** Opening Data to use block **

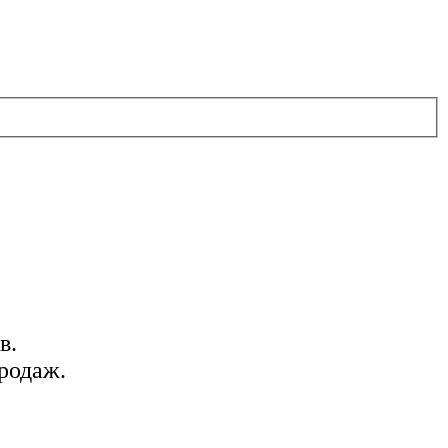
в.
родаж.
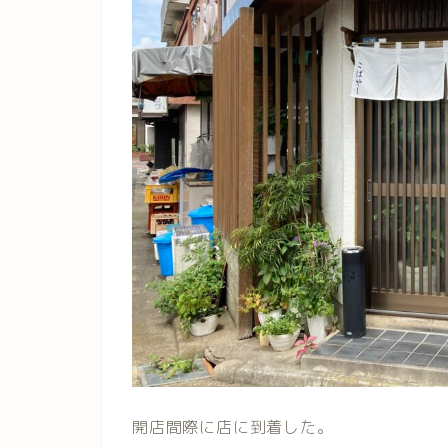
開店間際に店に到着した。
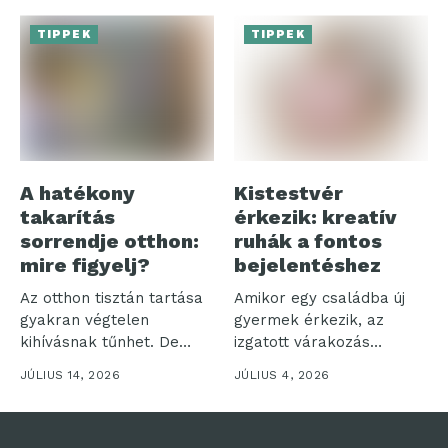
TIPPEK
TIPPEK
A hatékony
Kistestvér
takarítás
érkezik: kreatív
sorrendje otthon:
ruhák a fontos
mire figyelj?
bejelentéshez
Az otthon tisztán tartása
Amikor egy családba új
gyakran végtelen
gyermek érkezik, az
kihívásnak tűnhet. De
izgatott várakozás
vajon miért olyan...
időszaka veszi kezdetét....
JÚLIUS 14, 2026
JÚLIUS 4, 2026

** Closing Data to use block **

Aim of the task → Only the lines from the one bearing "kihívásnak tűnhet. De" through the end of the entries above belong in the answer, each one exactly as given.

Completed exercise →
kihívásnak tűnhet. De
izgatott várakozás
vajon miért olyan...
időszaka veszi kezdetét....
JÚLIUS 14, 2026
JÚLIUS 4, 2026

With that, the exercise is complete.